I would agree with you, except that in my case changing from the default to text kept the [rude adjective] barcode numbers in scientific notation. The barcodes I was trying to import into Koha didn't have any leading zeros, letters, or punctuation (I missed seeing those in the example)--they were just 14-digit numbers, each of which began with the same five numbers. And exporting from Horizon as a CSV file, massaging the data in a spreadsheet, then re-exporting using the Koha CSV import template was the easiest way to convert our database. For me, it worked. But YMMV. Fred King kohauser@phred.us
Op 16/07/13 14:48, Fred King schreef:
Right click on the top of the column Select "format cells" Choose "number" Change "decimal places" to 0.
Use text, don't use number. This is exactly what I'm talking about :) Barcodes aren't numbers, they're strings of characters with no particular semantics.
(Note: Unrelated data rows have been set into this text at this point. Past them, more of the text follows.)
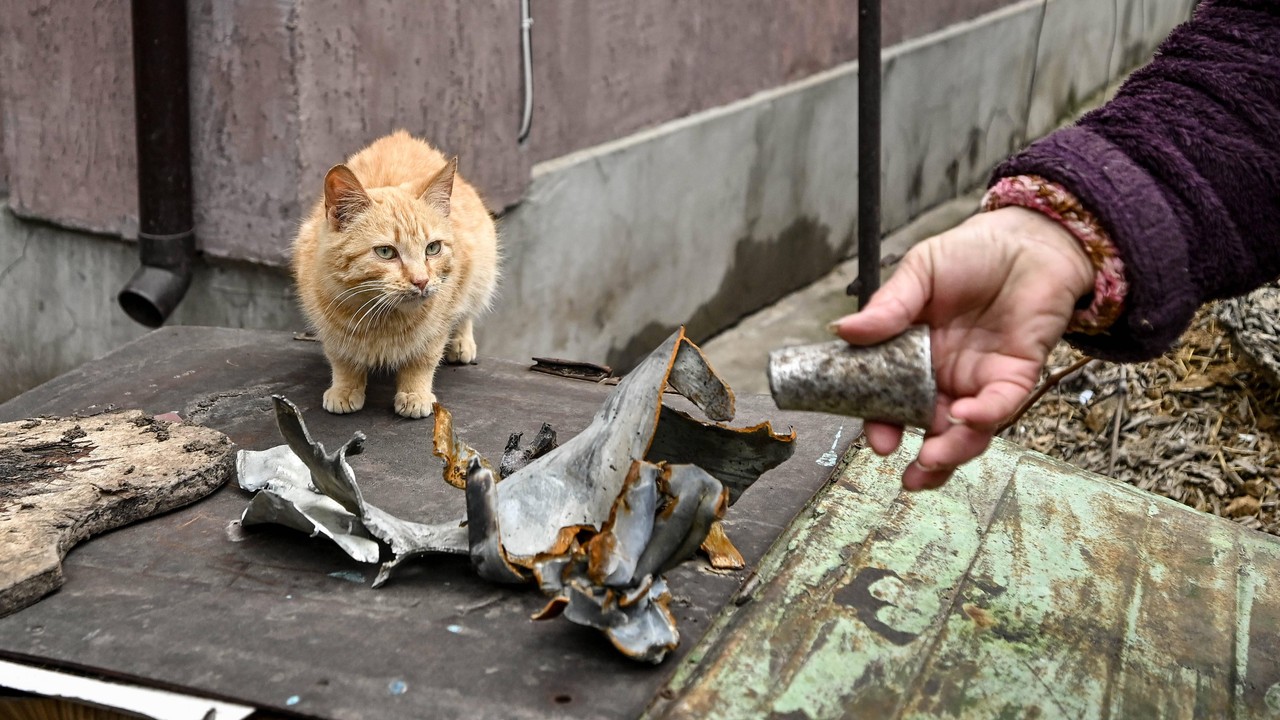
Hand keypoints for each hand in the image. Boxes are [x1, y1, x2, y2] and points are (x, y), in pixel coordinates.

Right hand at [831, 206, 1094, 489]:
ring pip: (968, 429)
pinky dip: (983, 416)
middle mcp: (946, 375)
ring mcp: (981, 378)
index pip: (893, 400)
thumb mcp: (919, 273)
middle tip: (909, 474)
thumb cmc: (972, 253)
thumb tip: (844, 330)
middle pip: (931, 426)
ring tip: (931, 462)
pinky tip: (964, 417)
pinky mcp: (1016, 374)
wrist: (1029, 239)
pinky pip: (1000, 404)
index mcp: (913, 355)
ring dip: (952, 451)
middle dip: (924, 458)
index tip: (878, 440)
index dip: (883, 423)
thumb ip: (888, 306)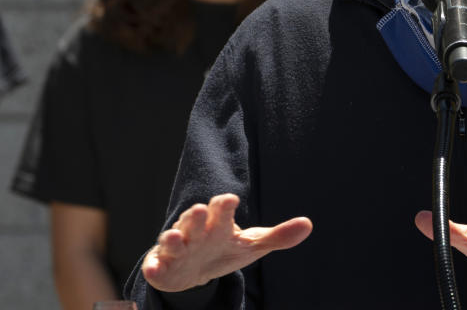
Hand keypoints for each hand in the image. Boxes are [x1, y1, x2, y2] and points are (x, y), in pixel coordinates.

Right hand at [142, 193, 312, 292]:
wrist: (193, 272)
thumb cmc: (224, 250)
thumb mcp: (252, 245)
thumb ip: (278, 235)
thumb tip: (308, 224)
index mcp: (218, 224)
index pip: (221, 210)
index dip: (224, 205)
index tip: (231, 199)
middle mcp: (195, 232)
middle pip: (194, 221)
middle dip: (196, 216)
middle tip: (200, 210)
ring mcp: (177, 249)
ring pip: (172, 240)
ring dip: (172, 238)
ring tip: (174, 236)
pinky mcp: (162, 267)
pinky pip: (155, 268)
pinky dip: (154, 269)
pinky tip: (154, 270)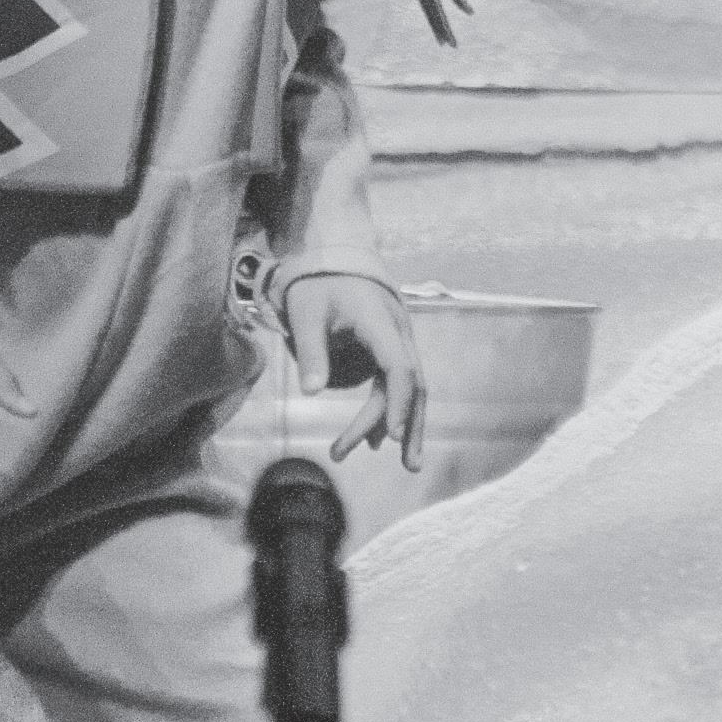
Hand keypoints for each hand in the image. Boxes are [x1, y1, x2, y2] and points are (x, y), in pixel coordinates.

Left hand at [285, 274, 425, 470]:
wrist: (332, 255)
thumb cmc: (317, 284)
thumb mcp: (307, 314)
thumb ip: (312, 352)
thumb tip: (312, 393)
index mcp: (380, 322)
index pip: (399, 367)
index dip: (397, 402)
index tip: (389, 437)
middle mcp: (398, 332)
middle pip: (414, 382)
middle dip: (411, 424)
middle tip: (407, 465)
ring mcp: (398, 339)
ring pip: (411, 385)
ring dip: (407, 422)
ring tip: (402, 461)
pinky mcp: (390, 347)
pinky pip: (398, 381)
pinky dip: (393, 408)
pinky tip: (378, 436)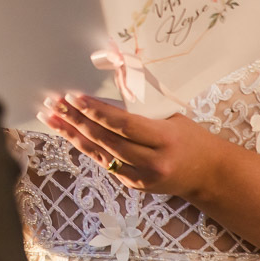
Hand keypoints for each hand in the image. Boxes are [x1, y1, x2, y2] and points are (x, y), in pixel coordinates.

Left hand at [38, 92, 226, 199]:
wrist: (208, 174)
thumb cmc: (191, 138)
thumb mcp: (172, 117)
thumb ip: (143, 106)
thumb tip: (114, 76)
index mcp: (165, 140)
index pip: (124, 125)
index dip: (96, 111)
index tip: (74, 97)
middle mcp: (152, 163)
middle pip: (106, 139)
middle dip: (77, 120)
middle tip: (55, 103)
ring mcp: (141, 177)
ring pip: (99, 153)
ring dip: (72, 134)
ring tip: (51, 117)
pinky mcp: (132, 184)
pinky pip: (104, 162)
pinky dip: (84, 146)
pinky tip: (68, 132)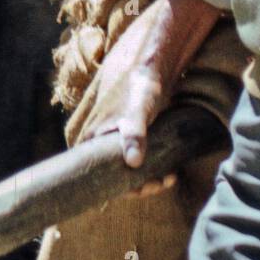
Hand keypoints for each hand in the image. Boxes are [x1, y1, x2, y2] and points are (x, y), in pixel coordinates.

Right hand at [82, 0, 177, 198]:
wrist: (153, 69)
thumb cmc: (139, 88)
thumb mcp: (136, 112)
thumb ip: (134, 135)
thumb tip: (134, 163)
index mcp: (90, 140)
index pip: (95, 176)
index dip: (116, 188)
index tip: (138, 190)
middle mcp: (99, 144)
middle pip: (114, 176)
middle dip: (137, 186)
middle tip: (159, 184)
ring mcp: (116, 141)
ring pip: (129, 170)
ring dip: (148, 179)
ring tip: (168, 179)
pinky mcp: (132, 138)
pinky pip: (140, 161)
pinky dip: (153, 169)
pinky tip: (170, 172)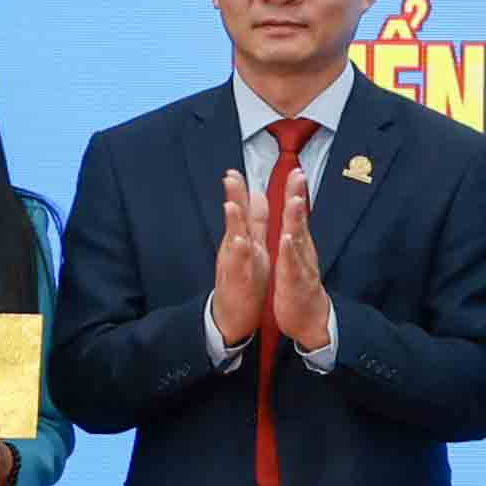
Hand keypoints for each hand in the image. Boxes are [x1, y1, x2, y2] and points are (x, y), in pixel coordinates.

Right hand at [205, 168, 276, 353]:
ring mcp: (236, 265)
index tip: (234, 170)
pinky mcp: (239, 282)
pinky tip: (242, 243)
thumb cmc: (245, 278)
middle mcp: (236, 249)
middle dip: (232, 199)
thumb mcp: (251, 246)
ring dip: (233, 224)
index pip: (241, 211)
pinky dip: (241, 255)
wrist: (232, 315)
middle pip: (234, 220)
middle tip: (229, 177)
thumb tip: (255, 197)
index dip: (238, 191)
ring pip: (234, 241)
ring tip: (232, 205)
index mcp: (243, 239)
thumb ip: (253, 222)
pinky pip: (240, 267)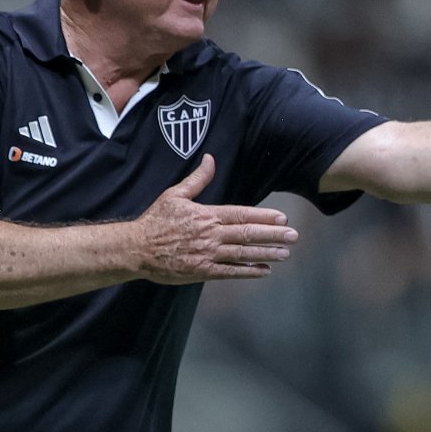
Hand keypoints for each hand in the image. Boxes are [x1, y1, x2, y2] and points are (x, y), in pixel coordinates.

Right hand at [135, 154, 298, 282]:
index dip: (264, 216)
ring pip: (242, 254)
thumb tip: (211, 159)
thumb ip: (198, 179)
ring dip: (266, 253)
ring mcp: (207, 254)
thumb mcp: (175, 194)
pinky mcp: (201, 271)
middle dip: (273, 235)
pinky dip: (248, 272)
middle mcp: (210, 234)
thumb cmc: (156, 220)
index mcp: (207, 214)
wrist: (137, 248)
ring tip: (285, 253)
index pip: (241, 214)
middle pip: (247, 234)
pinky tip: (263, 270)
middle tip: (293, 236)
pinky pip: (229, 272)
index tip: (282, 218)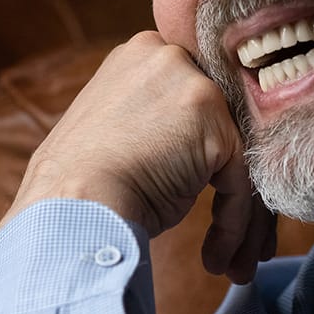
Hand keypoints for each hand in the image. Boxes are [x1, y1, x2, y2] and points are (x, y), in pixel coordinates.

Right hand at [0, 31, 278, 283]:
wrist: (72, 203)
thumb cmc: (81, 183)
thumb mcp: (115, 128)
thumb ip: (153, 119)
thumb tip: (179, 146)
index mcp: (141, 54)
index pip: (191, 98)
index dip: (201, 149)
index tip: (204, 191)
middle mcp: (170, 57)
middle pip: (222, 121)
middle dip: (228, 180)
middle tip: (230, 231)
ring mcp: (194, 85)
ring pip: (236, 155)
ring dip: (236, 214)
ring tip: (227, 259)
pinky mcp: (214, 122)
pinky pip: (240, 180)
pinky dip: (233, 223)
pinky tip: (214, 256)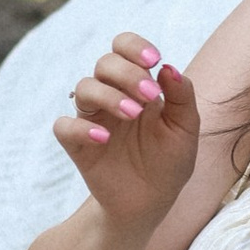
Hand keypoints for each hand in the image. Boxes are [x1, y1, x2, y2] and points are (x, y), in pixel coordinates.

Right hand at [51, 32, 197, 228]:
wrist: (153, 203)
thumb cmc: (169, 162)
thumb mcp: (186, 130)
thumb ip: (182, 96)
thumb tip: (169, 67)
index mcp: (136, 85)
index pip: (123, 48)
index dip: (133, 46)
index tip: (154, 60)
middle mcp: (111, 96)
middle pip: (104, 63)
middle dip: (127, 74)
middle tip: (151, 96)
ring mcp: (92, 120)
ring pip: (83, 88)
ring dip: (109, 96)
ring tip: (133, 115)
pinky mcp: (77, 145)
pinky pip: (63, 126)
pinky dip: (80, 128)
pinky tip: (104, 138)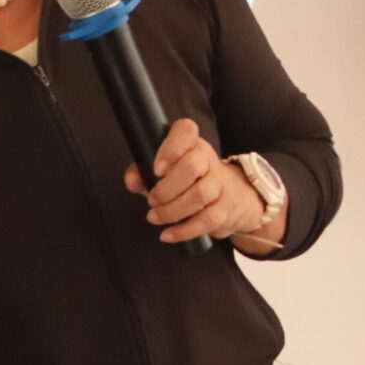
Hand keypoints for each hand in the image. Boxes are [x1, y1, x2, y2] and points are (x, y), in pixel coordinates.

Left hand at [123, 118, 266, 244]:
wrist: (231, 198)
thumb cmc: (190, 182)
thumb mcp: (165, 172)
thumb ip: (143, 173)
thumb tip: (133, 179)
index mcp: (191, 144)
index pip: (186, 131)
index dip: (171, 147)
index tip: (157, 168)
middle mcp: (208, 160)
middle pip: (193, 166)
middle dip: (167, 187)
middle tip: (152, 199)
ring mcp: (220, 184)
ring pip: (199, 194)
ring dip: (171, 210)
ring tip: (155, 216)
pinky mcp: (225, 209)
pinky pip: (206, 220)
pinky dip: (183, 230)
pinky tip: (167, 234)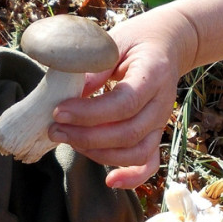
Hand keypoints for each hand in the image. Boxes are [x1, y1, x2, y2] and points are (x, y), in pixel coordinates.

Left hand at [49, 7, 197, 188]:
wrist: (168, 43)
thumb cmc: (137, 40)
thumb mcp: (114, 42)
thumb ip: (94, 66)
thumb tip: (67, 92)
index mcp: (153, 75)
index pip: (123, 104)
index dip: (89, 113)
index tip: (58, 111)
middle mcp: (162, 104)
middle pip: (128, 133)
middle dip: (86, 137)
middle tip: (54, 129)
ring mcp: (161, 122)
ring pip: (135, 152)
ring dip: (99, 154)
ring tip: (68, 141)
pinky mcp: (156, 133)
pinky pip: (149, 163)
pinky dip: (133, 177)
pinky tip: (110, 181)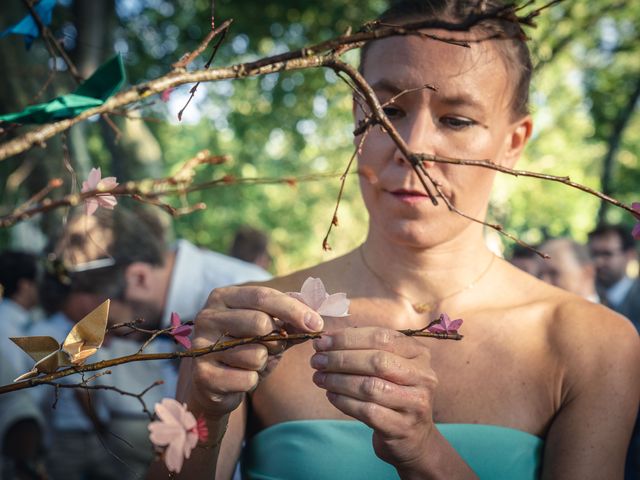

In particular, leading zeros and punctuation like '-' risk getting lost. Barcodes can even have letters in them, like the example provided does. I've also seen ISBNs turned into scientific notation because they were too big to be regular numbers. That caused headaches.
My fundamental belief is that spreadsheets tend to cause data loss unless you tread very carefully. This kind of thing is not what they're designed for, nor are they good at it (though they _seem_ that way.)
When working on migrations, the only reason a spreadsheet will touch my data is for browsing it, they are OK for getting rough summaries of what's in there, but they always corrupt something. So I never let them save anything.